02 May 2010

The full script for The Usual Suspects

There are so many classic scenes in the movie that it's hard to choose just one to embed. I'll opt for this one:
VERBAL (V.O.)
                He tells him he would rather see his
                family dead than live another day after
                this.
 
SOZE walks over to his wife, crying and beaten on the floor
    and holds up her head. She gives him the strangest look. One
    of trust perhaps, saturated with fear and humiliation.

    He puts the gun between her eyes and fires.

                             VERBAL (V.O.)
                He lets the last Hungarian go, and he
                goes running.
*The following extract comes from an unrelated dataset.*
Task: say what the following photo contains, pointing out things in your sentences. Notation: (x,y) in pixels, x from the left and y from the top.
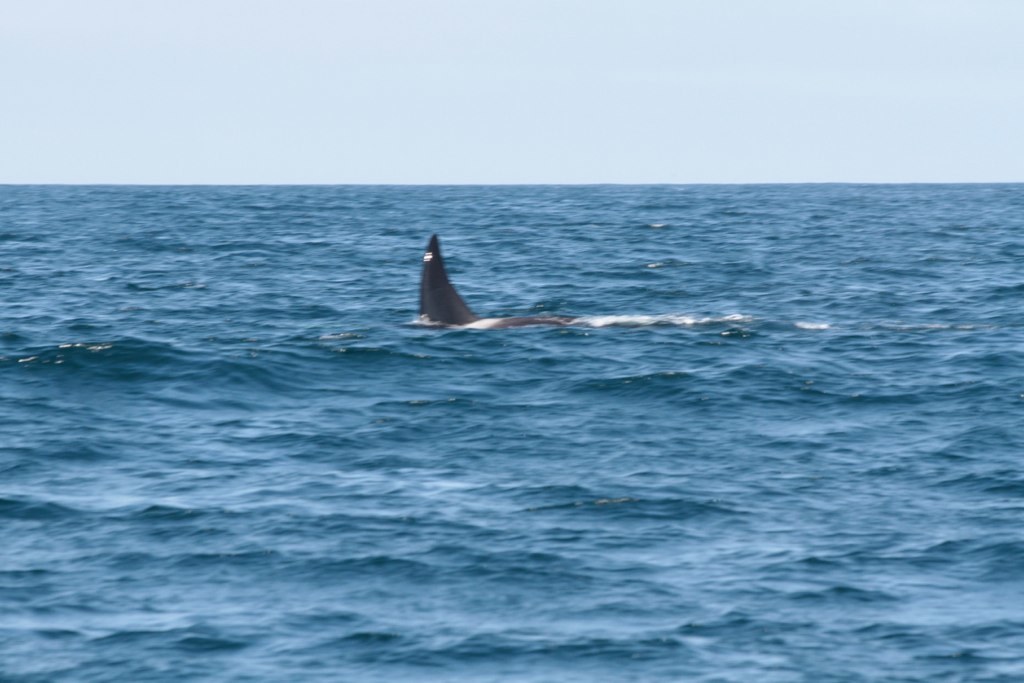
At the bottom of the image (433,542) I can see the water (426,604). This is looking like an ocean (410,442). In the middle of the image (432,306) I can see a part of fish (444,316) in the water (549,365). On the top of the image (537,98) I can see the sky (340,93).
He waits until his wife and
                kids are in the ground and he goes after
                the rest of the mob. He kills their kids,
                he kills their wives, he kills their
                parents and their parents' friends.

    A dark and looming figure of a man walks in front of a wall
    of fire - a black shadow blurred by waves of heat.

                             VERBAL (V.O.)
                He burns down the houses they live in and
                the stores they work in, he kills people
                that owe them money. And like that he was
                gone. Underground. No one has ever seen
                him again. He becomes a myth, a spook
                story that criminals tell their kids at
                night. If you rat on your pop, Keyser
                Sate will get you. And nobody really ever
                believes.

The full text is here.

Those interested in the film should also read this old post re disagreement as to whether Verbal Kint is or is not Keyser Sose.

1 comment:

  1. As I recall, as Spacey was walking out of police headquarters, there was a hotdog vendor selling sausages on a kaiser ("Get your sausage on a kaiser"). I just took it as he made up Keyser Sause from the whole cloth (Verbal too) - but that he was the criminal genius and did end up with whatever was on that boat and didn't have to split it with any of his colleagues. The story of the director and writer disagreeing about what the movie was about sounds like typical Hollywood malarky. The burned guy muttering about Kaiser Sause is just a hole in the plot.